Final answer:
To maximize the number of inversions reduced by swapping two elements in an array, you should select the two elements that are furthest apart. The maximum number of inversions reduced can be calculated using the formula k + (n-j) + (n-i-1), where k is the number of inversions before the swap and i and j are the indices of the elements.
Step-by-step explanation:
When swapping two elements in an array, the number of inversions that can be reduced by one operation depends on the current arrangement of the elements. An inversion occurs when two elements are out of order. To maximize the number of inversions reduced, we should swap the two elements that are furthest apart in the array. Let's say the two elements are at indices i and j, where i < j.

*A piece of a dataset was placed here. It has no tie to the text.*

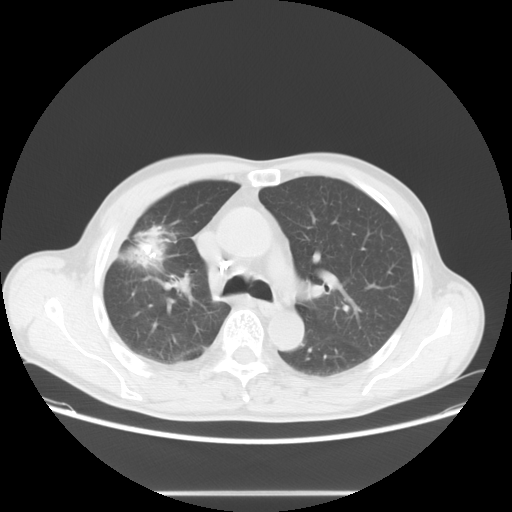
Chest CT, one axial slice. Position 45 of 69 along the scan axis. Reconstruction kernel STANDARD. Lung window (W 1500 / L -600 HU). 512 × 512 image matrix. Male patient, age 67 years. Case-level facts recorded for this patient, not image findings: clinical TNM (as recorded): T2 N0 M0.
Outlined on this slice (rectangle marked by the reading radiologist):
- lung tumour (recorded histology: adenocarcinoma): box from (x=134, y=228) to (x=172, y=268) px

If both i and j have k inversions before the swap, then the maximum number of inversions reduced is k + (n - j) + (n - i - 1).
For example, consider an array with n = 6 elements: [4, 2, 5, 1, 6, 3]. The two elements that are furthest apart are 1 and 6, which are at indices 3 and 4. Before the swap, there are 3 inversions involving 1: (4, 2), (5, 1), and (6, 1). There are also 2 inversions involving 6: (6, 4) and (6, 5). After the swap, the array becomes [4, 2, 5, 6, 1, 3], and the inversions involving 1 and 6 are reduced. This results in a total reduction of 3 + (6 - 4) + (6 - 3 - 1) = 10 inversions.